Гурам вернул крючки в обе руки. Лицо у него блестело от пота, и по его виску текла капля, которую ему самому некому было промокнуть.

Я продолжил.

Скальпель шёл по передней стенке левого желудочка, в миллиметре над миокардом, и за лезвием оставалась узкая борозда, на дне которой проступал розовый, дрожащий слой живой мышцы. Каждый пройденный миллиметр означал, что вот здесь, в этой точке, стенка выдержала, лезвие не прошло глубже, чем следовало, и сердце продолжало биться.

Панцирь не хотел отдавать свою добычу.

В некоторых местах кальцинат отслаивался от эпикарда пластами и эти участки шли легче. В других местах граница между камнем и плотью была стёрта, и лезвие вязло в полужидкой каше из размягчённого кальция, а под кашей пульсировал сосуд, и мне приходилось обходить его по дуге, выбираясь из опасной зоны.
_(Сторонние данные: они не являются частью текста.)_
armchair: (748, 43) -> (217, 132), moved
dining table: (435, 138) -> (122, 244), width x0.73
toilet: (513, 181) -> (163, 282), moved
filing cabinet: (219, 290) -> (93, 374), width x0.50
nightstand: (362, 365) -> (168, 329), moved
Я обошёл переднюю нисходящую артерию. Она лежала в межжелудочковой борозде под слоем кальцината толщиной в три миллиметра, и когда я снял этот слой, пульсирующая, живая артерия обнажилась. Она была такая тонкая, что под её стенкой просвечивала кровь. Повредить её означало мгновенный инфаркт передней стенки. Сердце, уже работавшее на пределе, не пережило бы этого.
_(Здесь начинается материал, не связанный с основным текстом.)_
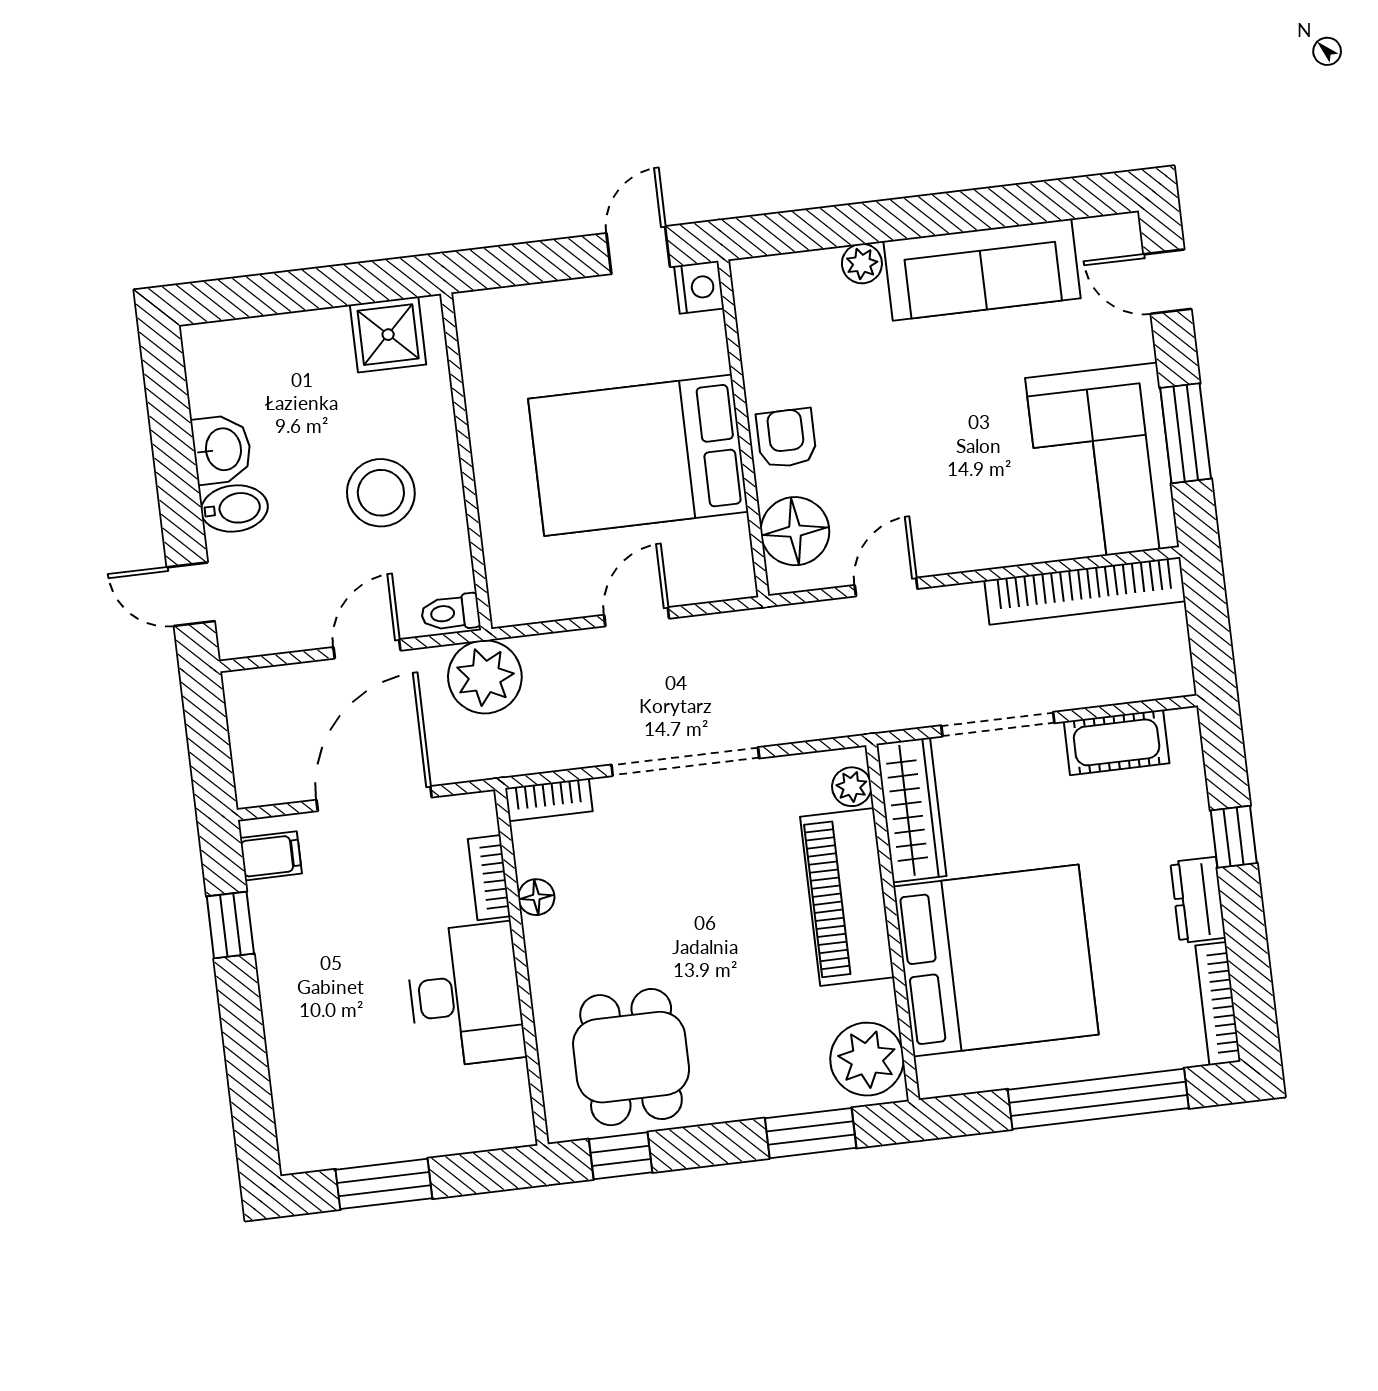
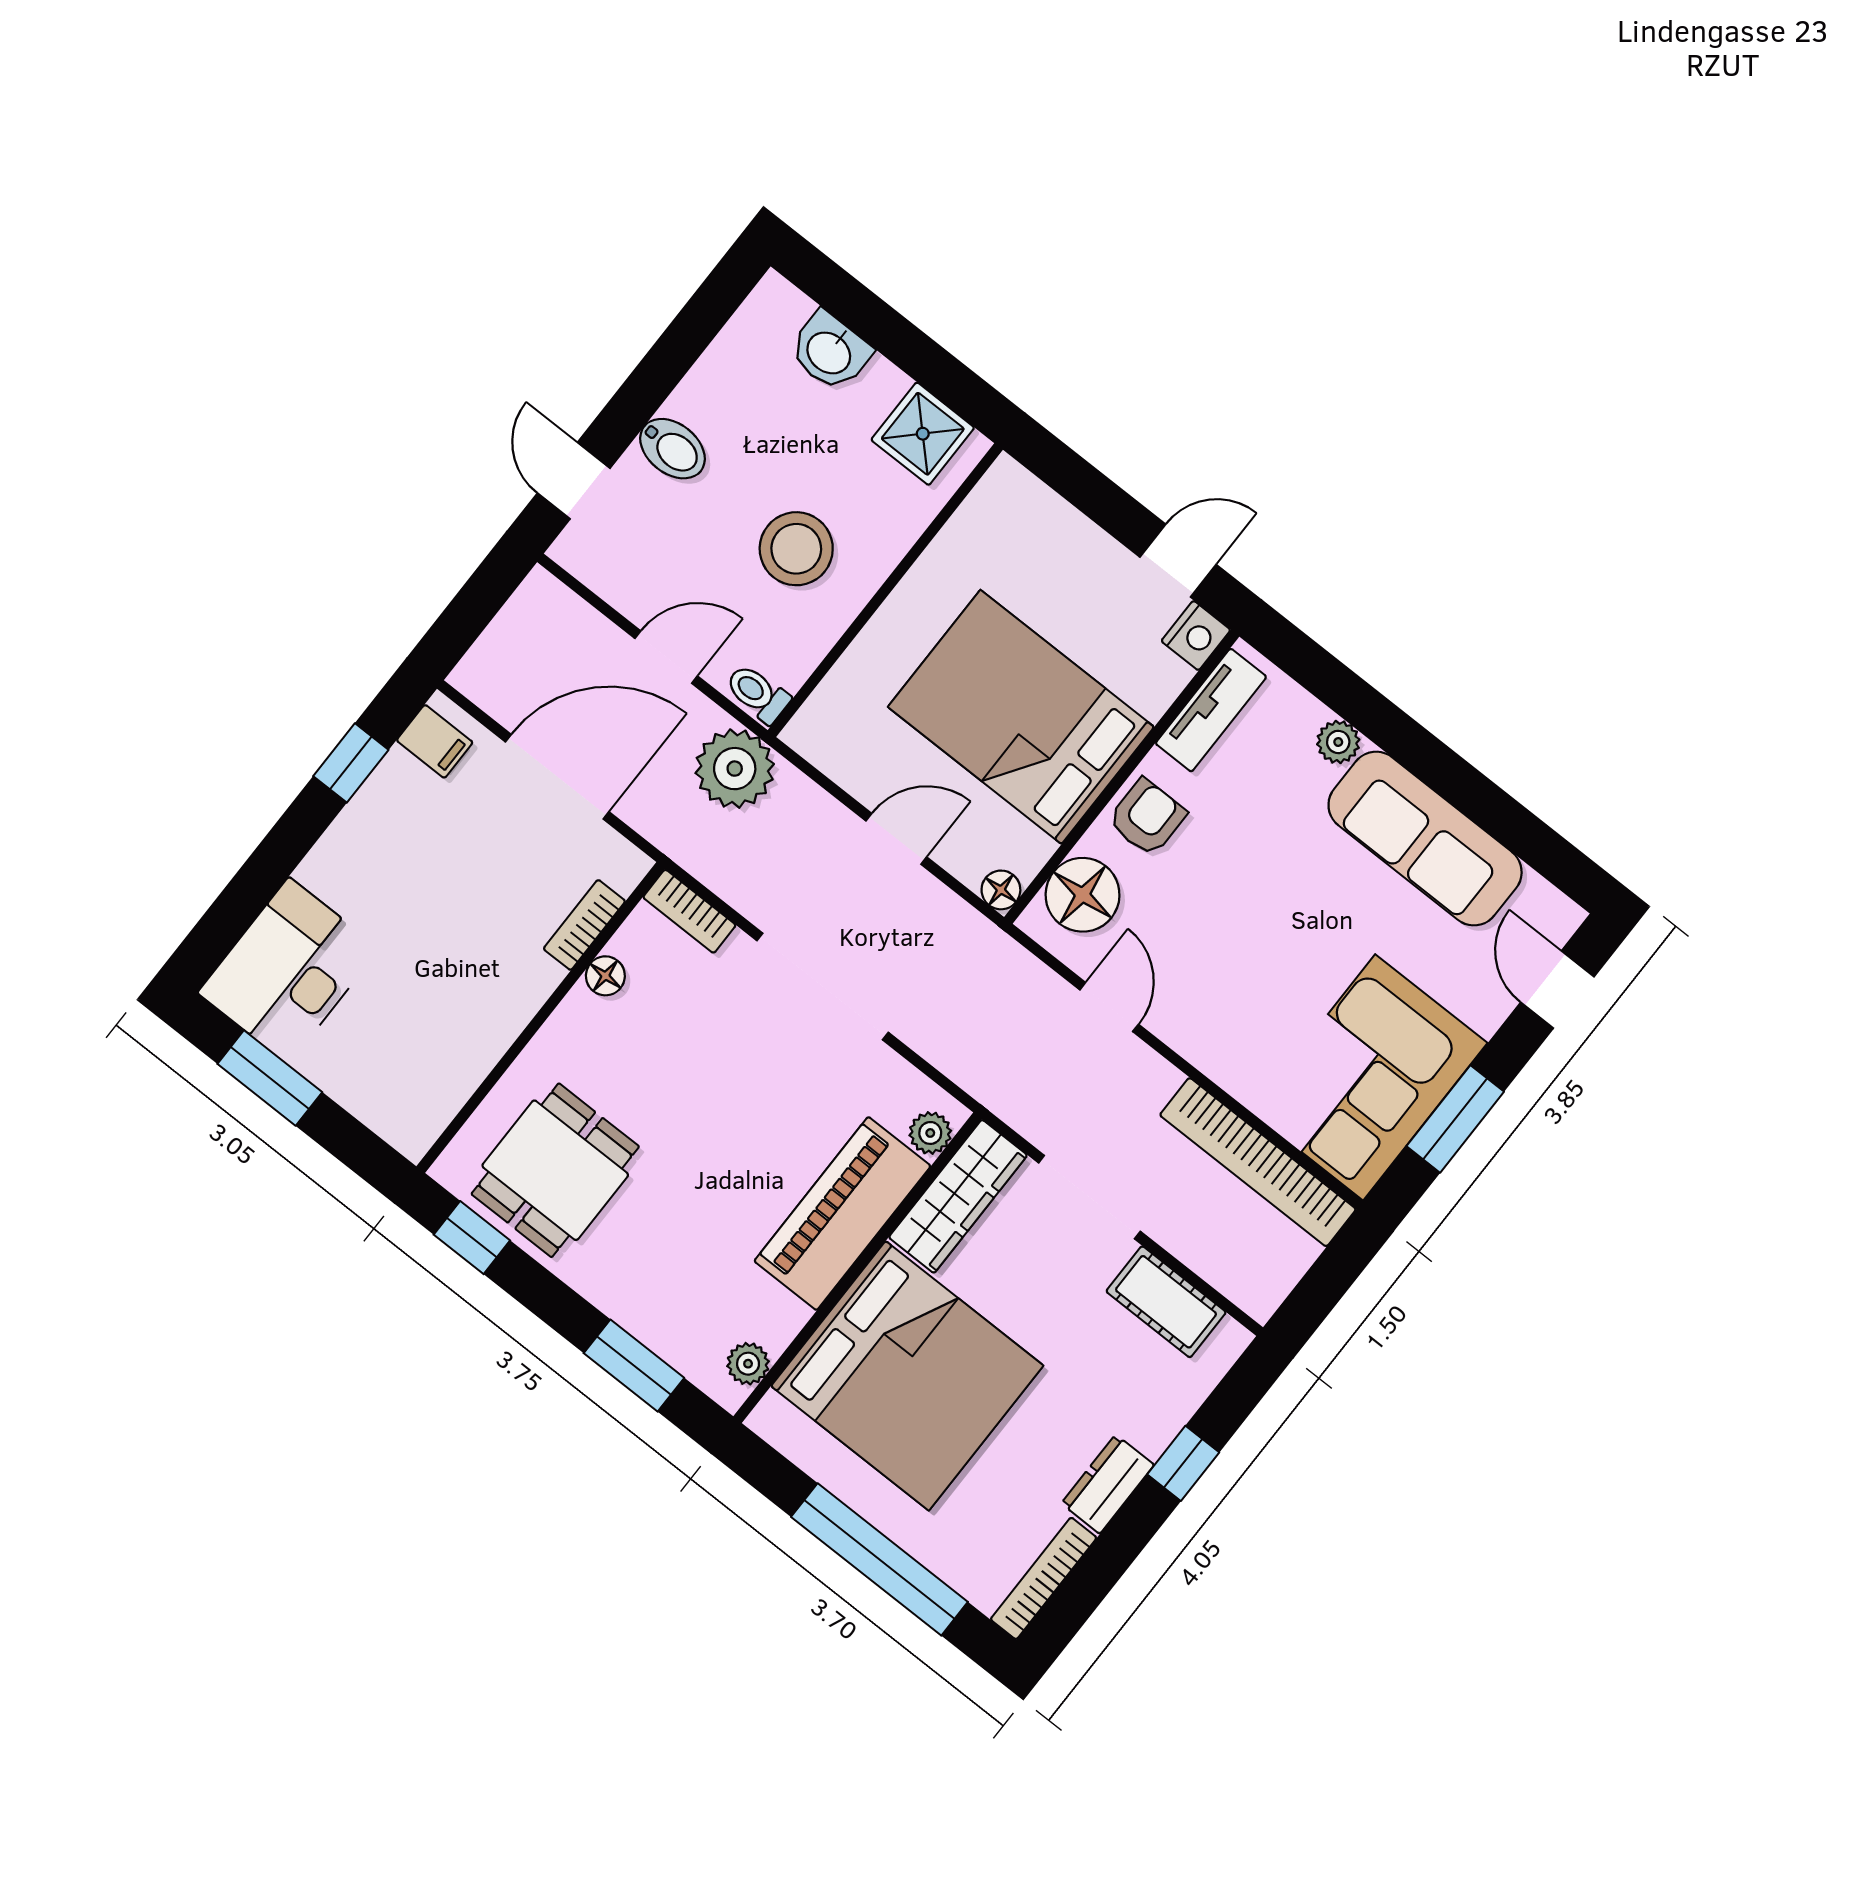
tv unit: (758, 326) -> (1211, 710), added
washbasin: (222, 449) -> (830, 352), moved, turned 90
floor lamp: (738, 582) -> (1001, 890), added
door: (886, 587) -> (1109, 1007), hinge flipped
desk: (465, 995) -> (288, 971), moved, turned 180
plant: (867, 1059) -> (748, 1364), width x0.53, depth x0.53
Я провёл лезвие в полумиллиметре от артерии. Рука не дрогнула.

— Давление пятьдесят на двадцать пять, — сказал Константин. — Пульс шестьдесят четыре. Экстрасистолы учащаются, до пяти в минуту. Бигеминия.
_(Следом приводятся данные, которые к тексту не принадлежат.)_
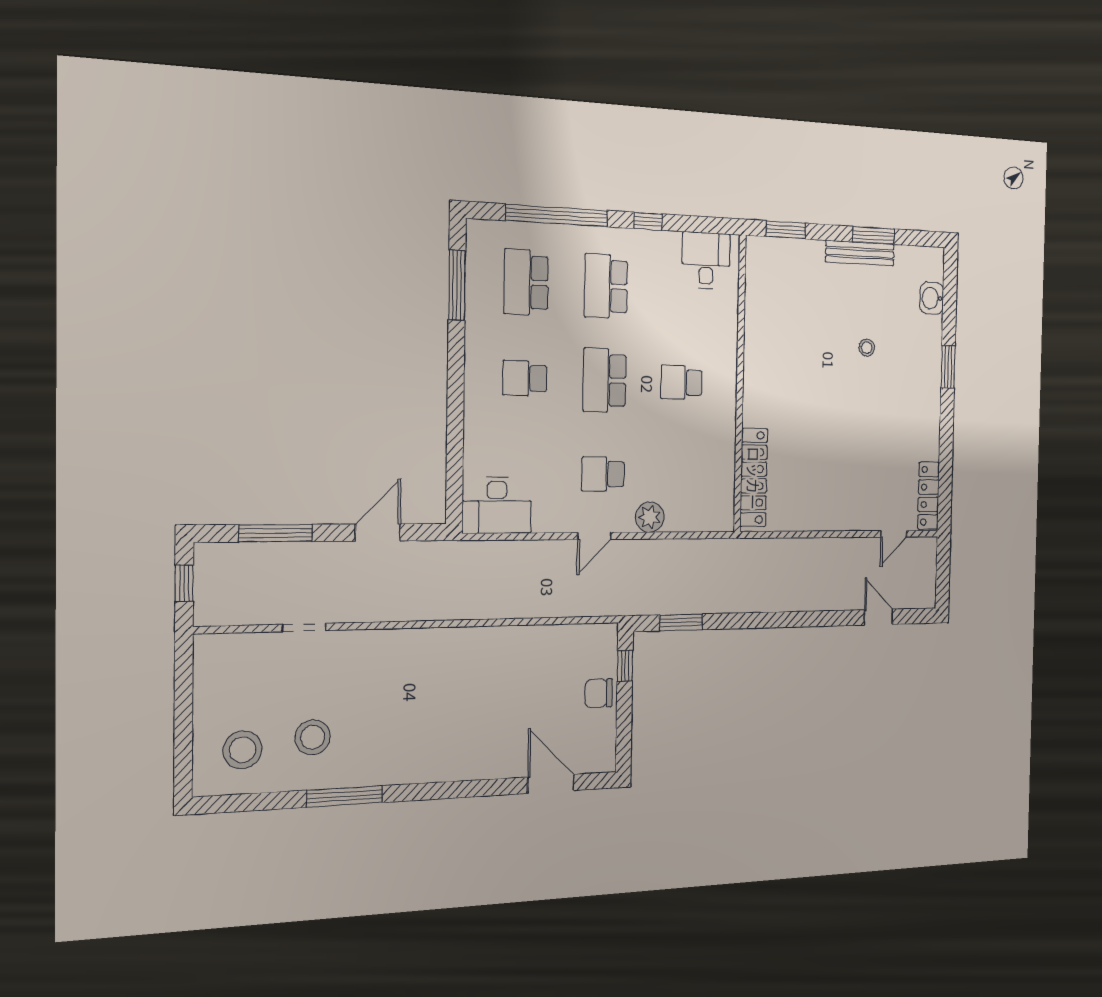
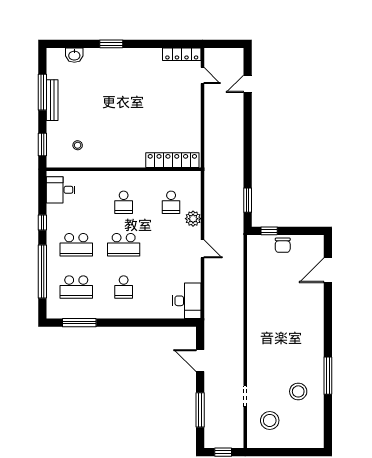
window: (873, 235) -> (42, 92), width x1.44
stool: (867, 348) -> (78, 145), moved
school desk: (603, 474) -> (171, 202), moved
stool: (242, 750) -> (270, 420), moved

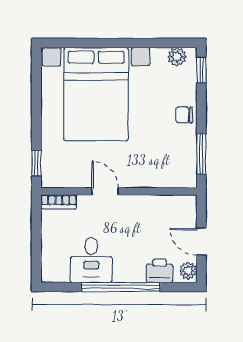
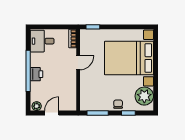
plant: (177, 57) -> (144, 96), width x1.87, depth x1.87
window: (201, 70) -> (128, 113), moved
desk: (91, 260) -> (42, 41), moved
printer: (160, 271) -> (37, 74), moved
Бигеминия. Каждый второй удар сердца, преждевременный, неэффективный. Сердце начинало сбиваться. Травматизация миокарда через панцирь, кровопотеря, анемия, все факторы накапливались. И каждый из них по отдельности был управляемым, а вместе они складывались в лавину, которая могла сорваться в любую секунду.

Я не остановился. Останавливаться было нельзя. Панцирь, снятый наполовину, давил на сердце неравномерно, и эта неравномерность была хуже, чем сдавление целым панцирем. Оставить как есть означало получить фибрилляцию в течение получаса.

Вперёд. Только вперёд.

— Константин, — сказал я, — приготовьте адреналин. Ноль-один процента, один миллилитр, внутрисердечно, шприц на столик. Не вводить, пока я не скажу. Алексей Павлович, на игле готовность.

— Готово, — голос Константина. — Шприц на столике.

— Готов, — голос Алексея Павловича.

Я сделал следующий надрез, и из-под лезвия потекла тонкая красная струйка.